[Source data]
-------------------------

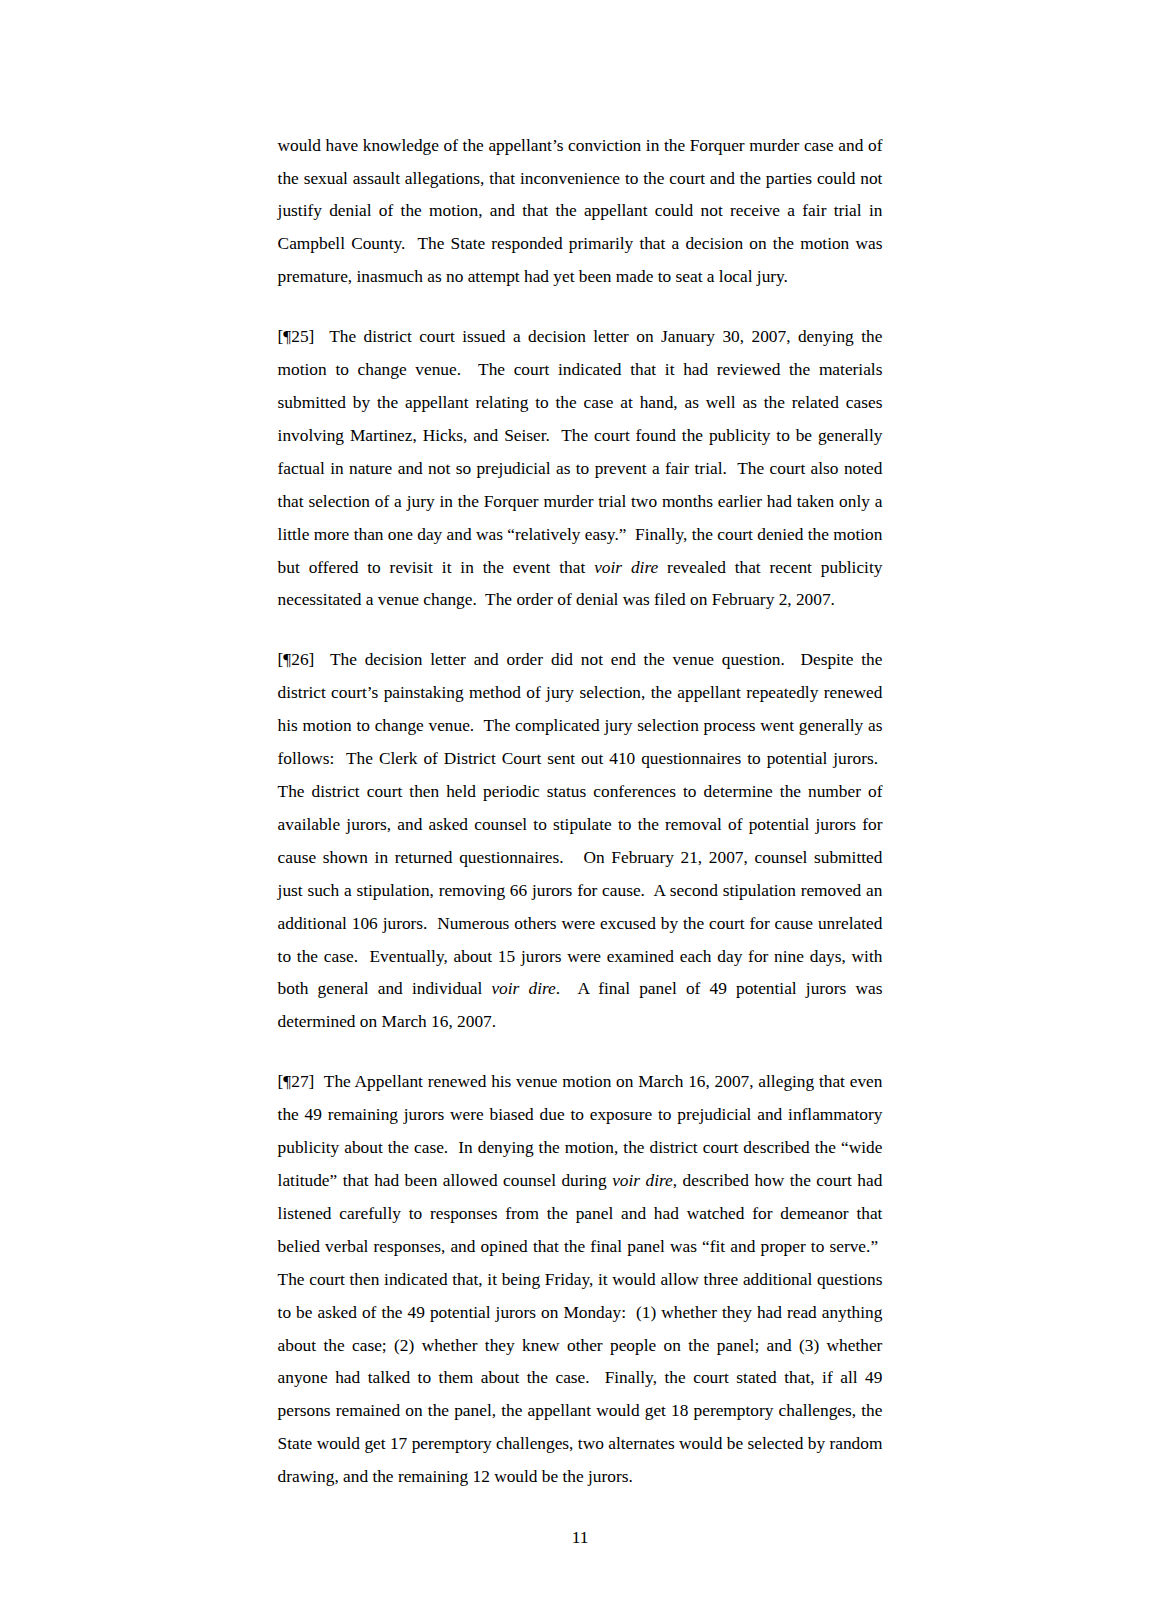would have knowledge of the appellant’s conviction in the Forquer murder case and of the sexual assault allegations, that inconvenience to the court and the parties could not justify denial of the motion, and that the appellant could not receive a fair trial in Campbell County. The State responded primarily that a decision on the motion was premature, inasmuch as no attempt had yet been made to seat a local jury.
[¶25] The district court issued a decision letter on January 30, 2007, denying the motion to change venue. The court indicated that it had reviewed the materials submitted by the appellant relating to the case at hand, as well as the related cases involving Martinez, Hicks, and Seiser. The court found the publicity to be generally factual in nature and not so prejudicial as to prevent a fair trial. The court also noted that selection of a jury in the Forquer murder trial two months earlier had taken only a little more than one day and was “relatively easy.” Finally, the court denied the motion but offered to revisit it in the event that voir dire revealed that recent publicity necessitated a venue change. The order of denial was filed on February 2, 2007.
[¶26] The decision letter and order did not end the venue question. Despite the district court’s painstaking method of jury selection, the appellant repeatedly renewed his motion to change venue. The complicated jury selection process went generally as follows: The Clerk of District Court sent out 410 questionnaires to potential jurors. The district court then held periodic status conferences to determine the number of available jurors, and asked counsel to stipulate to the removal of potential jurors for cause shown in returned questionnaires. On February 21, 2007, counsel submitted just such a stipulation, removing 66 jurors for cause. A second stipulation removed an additional 106 jurors. Numerous others were excused by the court for cause unrelated to the case. Eventually, about 15 jurors were examined each day for nine days, with both general and individual voir dire. A final panel of 49 potential jurors was determined on March 16, 2007.
[¶27] The Appellant renewed his venue motion on March 16, 2007, alleging that even the 49 remaining jurors were biased due to exposure to prejudicial and inflammatory publicity about the case. In denying the motion, the district court described the “wide latitude” that had been allowed counsel during voir dire, described how the court had listened carefully to responses from the panel and had watched for demeanor that belied verbal responses, and opined that the final panel was “fit and proper to serve.” The court then indicated that, it being Friday, it would allow three additional questions to be asked of the 49 potential jurors on Monday: (1) whether they had read anything about the case; (2) whether they knew other people on the panel; and (3) whether anyone had talked to them about the case. Finally, the court stated that, if all 49 persons remained on the panel, the appellant would get 18 peremptory challenges, the State would get 17 peremptory challenges, two alternates would be selected by random drawing, and the remaining 12 would be the jurors.
11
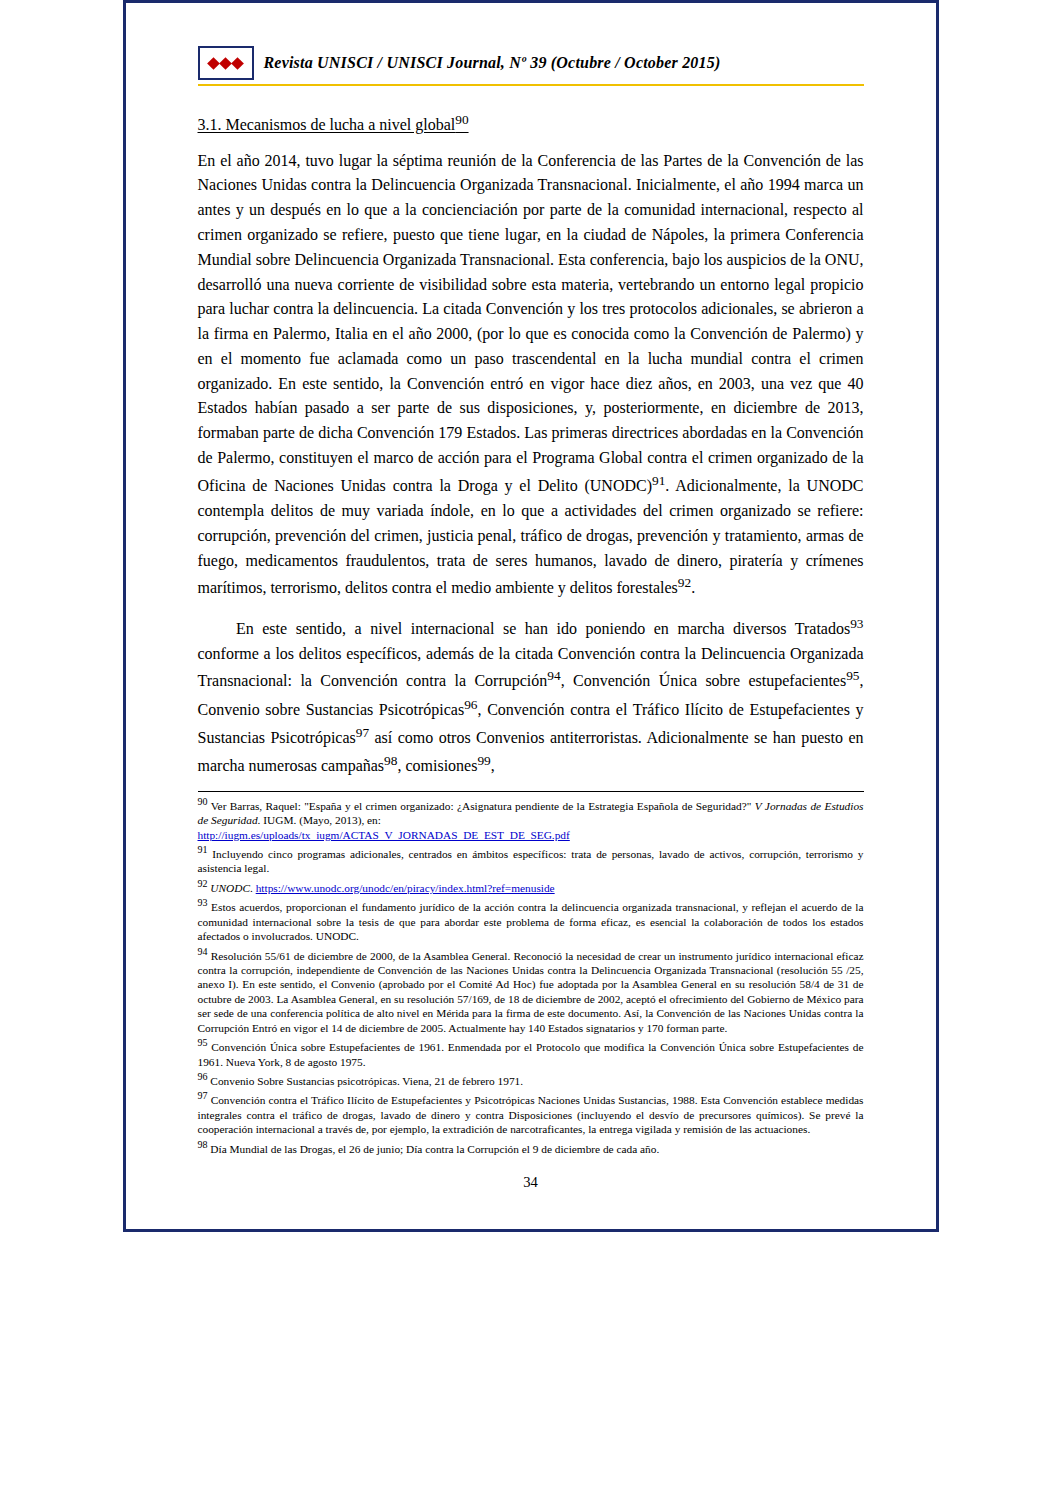Revista UNISCI / UNISCI Journal, Nº 39 (Octubre / October 2015)
3.1. Mecanismos de lucha a nivel global90
En el año 2014, tuvo lugar la séptima reunión de la Conferencia de las Partes de la Convención de las Naciones Unidas contra la Delincuencia Organizada Transnacional. Inicialmente, el año 1994 marca un antes y un después en lo que a la concienciación por parte de la comunidad internacional, respecto al crimen organizado se refiere, puesto que tiene lugar, en la ciudad de Nápoles, la primera Conferencia Mundial sobre Delincuencia Organizada Transnacional. Esta conferencia, bajo los auspicios de la ONU, desarrolló una nueva corriente de visibilidad sobre esta materia, vertebrando un entorno legal propicio para luchar contra la delincuencia. La citada Convención y los tres protocolos adicionales, se abrieron a la firma en Palermo, Italia en el año 2000, (por lo que es conocida como la Convención de Palermo) y en el momento fue aclamada como un paso trascendental en la lucha mundial contra el crimen organizado. En este sentido, la Convención entró en vigor hace diez años, en 2003, una vez que 40 Estados habían pasado a ser parte de sus disposiciones, y, posteriormente, en diciembre de 2013, formaban parte de dicha Convención 179 Estados. Las primeras directrices abordadas en la Convención de Palermo, constituyen el marco de acción para el Programa Global contra el crimen organizado de la Oficina de Naciones Unidas contra la Droga y el Delito (UNODC)91. Adicionalmente, la UNODC contempla delitos de muy variada índole, en lo que a actividades del crimen organizado se refiere: corrupción, prevención del crimen, justicia penal, tráfico de drogas, prevención y tratamiento, armas de fuego, medicamentos fraudulentos, trata de seres humanos, lavado de dinero, piratería y crímenes marítimos, terrorismo, delitos contra el medio ambiente y delitos forestales92.
En este sentido, a nivel internacional se han ido poniendo en marcha diversos Tratados93 conforme a los delitos específicos, además de la citada Convención contra la Delincuencia Organizada Transnacional: la Convención contra la Corrupción94, Convención Única sobre estupefacientes95, Convenio sobre Sustancias Psicotrópicas96, Convención contra el Tráfico Ilícito de Estupefacientes y Sustancias Psicotrópicas97 así como otros Convenios antiterroristas. Adicionalmente se han puesto en marcha numerosas campañas98, comisiones99,
90 Ver Barras, Raquel: "España y el crimen organizado: ¿Asignatura pendiente de la Estrategia Española de Seguridad?" V Jornadas de Estudios de Seguridad. IUGM. (Mayo, 2013), en:
http://iugm.es/uploads/tx_iugm/ACTAS_V_JORNADAS_DE_EST_DE_SEG.pdf
91 Incluyendo cinco programas adicionales, centrados en ámbitos específicos: trata de personas, lavado de activos, corrupción, terrorismo y asistencia legal.
92 UNODC. https://www.unodc.org/unodc/en/piracy/index.html?ref=menuside
93 Estos acuerdos, proporcionan el fundamento jurídico de la acción contra la delincuencia organizada transnacional, y reflejan el acuerdo de la comunidad internacional sobre la tesis de que para abordar este problema de forma eficaz, es esencial la colaboración de todos los estados afectados o involucrados. UNODC.
94 Resolución 55/61 de diciembre de 2000, de la Asamblea General. Reconoció la necesidad de crear un instrumento jurídico internacional eficaz contra la corrupción, independiente de Convención de las Naciones Unidas contra la Delincuencia Organizada Transnacional (resolución 55 /25, anexo I). En este sentido, el Convenio (aprobado por el Comité Ad Hoc) fue adoptada por la Asamblea General en su resolución 58/4 de 31 de octubre de 2003. La Asamblea General, en su resolución 57/169, de 18 de diciembre de 2002, aceptó el ofrecimiento del Gobierno de México para ser sede de una conferencia política de alto nivel en Mérida para la firma de este documento. Así, la Convención de las Naciones Unidas contra la Corrupción Entró en vigor el 14 de diciembre de 2005. Actualmente hay 140 Estados signatarios y 170 forman parte.
95 Convención Única sobre Estupefacientes de 1961. Enmendada por el Protocolo que modifica la Convención Única sobre Estupefacientes de 1961. Nueva York, 8 de agosto 1975.
96 Convenio Sobre Sustancias psicotrópicas. Viena, 21 de febrero 1971.
97 Convención contra el Tráfico Ilícito de Estupefacientes y Psicotrópicas Naciones Unidas Sustancias, 1988. Esta Convención establece medidas integrales contra el tráfico de drogas, lavado de dinero y contra Disposiciones (incluyendo el desvío de precursores químicos). Se prevé la cooperación internacional a través de, por ejemplo, la extradición de narcotraficantes, la entrega vigilada y remisión de las actuaciones.
98 Día Mundial de las Drogas, el 26 de junio; Día contra la Corrupción el 9 de diciembre de cada año.
34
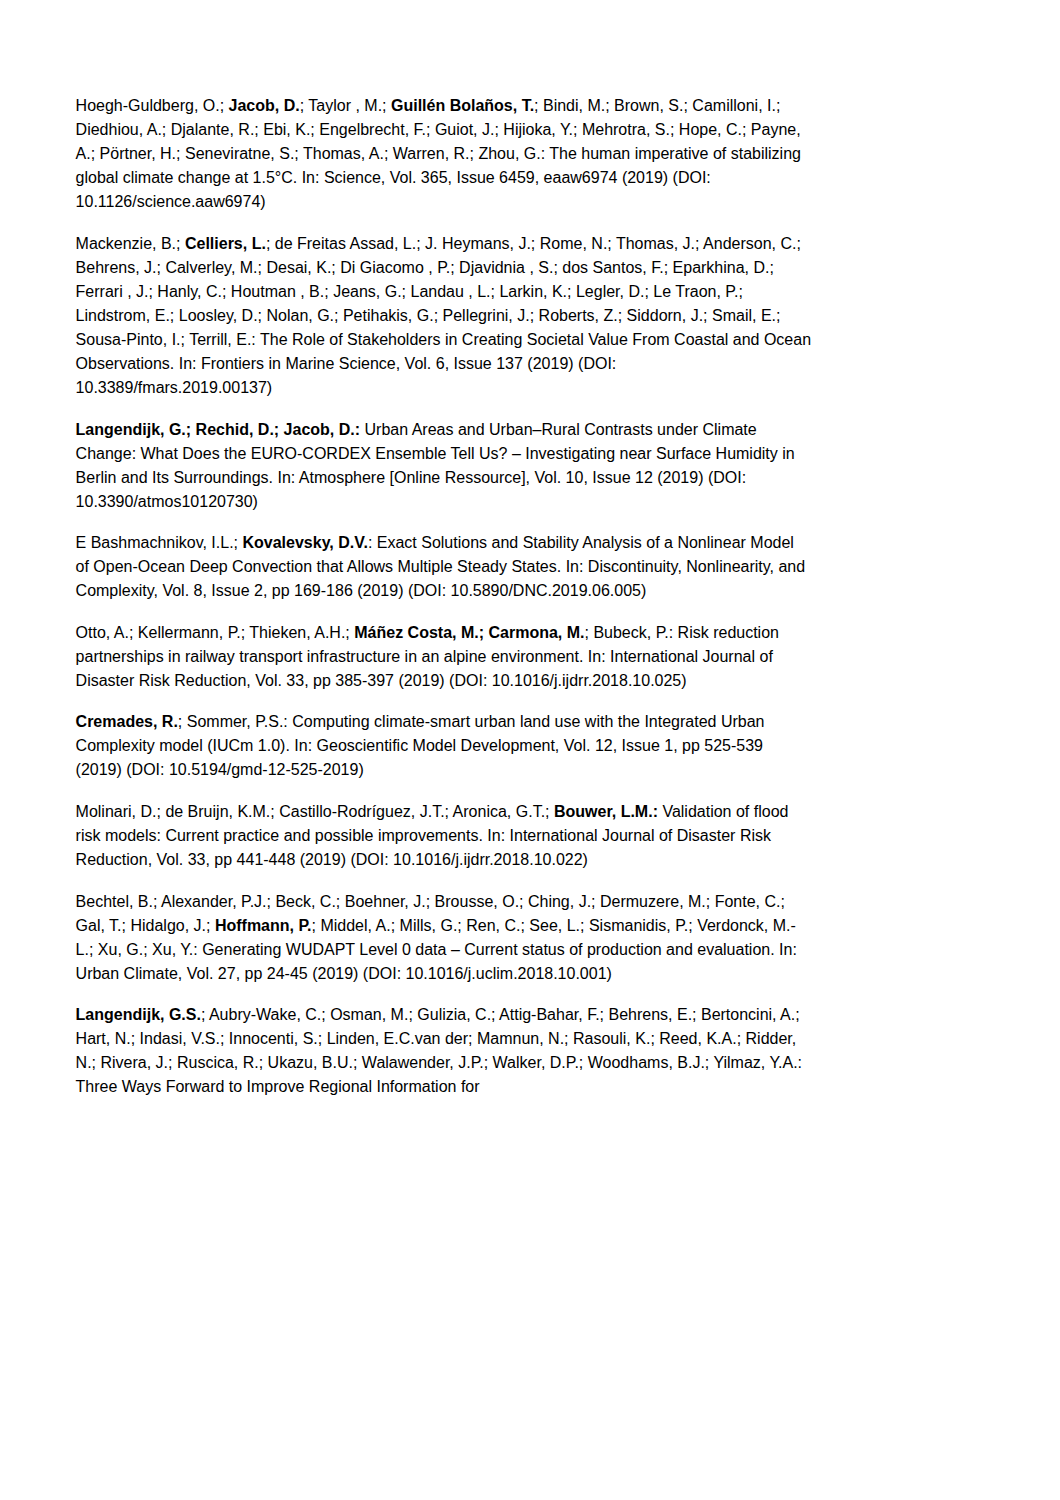Hoegh-Guldberg, O.; Jacob, D.; Taylor , M.; Guillén Bolaños, T.; Bindi, M.; Brown, S.; Camilloni, I.; Diedhiou, A.; Djalante, R.; Ebi, K.; Engelbrecht, F.; Guiot, J.; Hijioka, Y.; Mehrotra, S.; Hope, C.; Payne, A.; Pörtner, H.; Seneviratne, S.; Thomas, A.; Warren, R.; Zhou, G.: The human imperative of stabilizing global climate change at 1.5°C. In: Science, Vol. 365, Issue 6459, eaaw6974 (2019) (DOI: 10.1126/science.aaw6974)
Mackenzie, B.; Celliers, L.; de Freitas Assad, L.; J. Heymans, J.; Rome, N.; Thomas, J.; Anderson, C.; Behrens, J.; Calverley, M.; Desai, K.; Di Giacomo , P.; Djavidnia , S.; dos Santos, F.; Eparkhina, D.; Ferrari , J.; Hanly, C.; Houtman , B.; Jeans, G.; Landau , L.; Larkin, K.; Legler, D.; Le Traon, P.; Lindstrom, E.; Loosley, D.; Nolan, G.; Petihakis, G.; Pellegrini, J.; Roberts, Z.; Siddorn, J.; Smail, E.; Sousa-Pinto, I.; Terrill, E.: The Role of Stakeholders in Creating Societal Value From Coastal and Ocean Observations. In: Frontiers in Marine Science, Vol. 6, Issue 137 (2019) (DOI: 10.3389/fmars.2019.00137)
Langendijk, G.; Rechid, D.; Jacob, D.: Urban Areas and Urban–Rural Contrasts under Climate Change: What Does the EURO-CORDEX Ensemble Tell Us? – Investigating near Surface Humidity in Berlin and Its Surroundings. In: Atmosphere [Online Ressource], Vol. 10, Issue 12 (2019) (DOI: 10.3390/atmos10120730)
E Bashmachnikov, I.L.; Kovalevsky, D.V.: Exact Solutions and Stability Analysis of a Nonlinear Model of Open-Ocean Deep Convection that Allows Multiple Steady States. In: Discontinuity, Nonlinearity, and Complexity, Vol. 8, Issue 2, pp 169-186 (2019) (DOI: 10.5890/DNC.2019.06.005)
Otto, A.; Kellermann, P.; Thieken, A.H.; Máñez Costa, M.; Carmona, M.; Bubeck, P.: Risk reduction partnerships in railway transport infrastructure in an alpine environment. In: International Journal of Disaster Risk Reduction, Vol. 33, pp 385-397 (2019) (DOI: 10.1016/j.ijdrr.2018.10.025)
Cremades, R.; Sommer, P.S.: Computing climate-smart urban land use with the Integrated Urban Complexity model (IUCm 1.0). In: Geoscientific Model Development, Vol. 12, Issue 1, pp 525-539 (2019) (DOI: 10.5194/gmd-12-525-2019)
Molinari, D.; de Bruijn, K.M.; Castillo-Rodríguez, J.T.; Aronica, G.T.; Bouwer, L.M.: Validation of flood risk models: Current practice and possible improvements. In: International Journal of Disaster Risk Reduction, Vol. 33, pp 441-448 (2019) (DOI: 10.1016/j.ijdrr.2018.10.022)
Bechtel, B.; Alexander, P.J.; Beck, C.; Boehner, J.; Brousse, O.; Ching, J.; Dermuzere, M.; Fonte, C.; Gal, T.; Hidalgo, J.; Hoffmann, P.; Middel, A.; Mills, G.; Ren, C.; See, L.; Sismanidis, P.; Verdonck, M.-L.; Xu, G.; Xu, Y.: Generating WUDAPT Level 0 data – Current status of production and evaluation. In: Urban Climate, Vol. 27, pp 24-45 (2019) (DOI: 10.1016/j.uclim.2018.10.001)
Langendijk, G.S.; Aubry-Wake, C.; Osman, M.; Gulizia, C.; Attig-Bahar, F.; Behrens, E.; Bertoncini, A.; Hart, N.; Indasi, V.S.; Innocenti, S.; Linden, E.C.van der; Mamnun, N.; Rasouli, K.; Reed, K.A.; Ridder, N.; Rivera, J.; Ruscica, R.; Ukazu, B.U.; Walawender, J.P.; Walker, D.P.; Woodhams, B.J.; Yilmaz, Y.A.: Three Ways Forward to Improve Regional Information for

-------------------------

Your assignment:
Retype the portion of the data above that starts on the line with "Langendijk, G.; Rechid, D.;" and finishes on the line with "Otto, A.; Kellermann, P.;", including both of those lines.

Completed exercise:
Langendijk, G.; Rechid, D.; Jacob, D.: Urban Areas and Urban–Rural Contrasts under Climate Change: What Does the EURO-CORDEX Ensemble Tell Us? – Investigating near Surface Humidity in Berlin and Its Surroundings. In: Atmosphere [Online Ressource], Vol. 10, Issue 12 (2019) (DOI: 10.3390/atmos10120730)
E Bashmachnikov, I.L.; Kovalevsky, D.V.: Exact Solutions and Stability Analysis of a Nonlinear Model of Open-Ocean Deep Convection that Allows Multiple Steady States. In: Discontinuity, Nonlinearity, and Complexity, Vol. 8, Issue 2, pp 169-186 (2019) (DOI: 10.5890/DNC.2019.06.005)
Otto, A.; Kellermann, P.; Thieken, A.H.; Máñez Costa, M.; Carmona, M.; Bubeck, P.: Risk reduction partnerships in railway transport infrastructure in an alpine environment. In: International Journal of Disaster Risk Reduction, Vol. 33, pp 385-397 (2019) (DOI: 10.1016/j.ijdrr.2018.10.025)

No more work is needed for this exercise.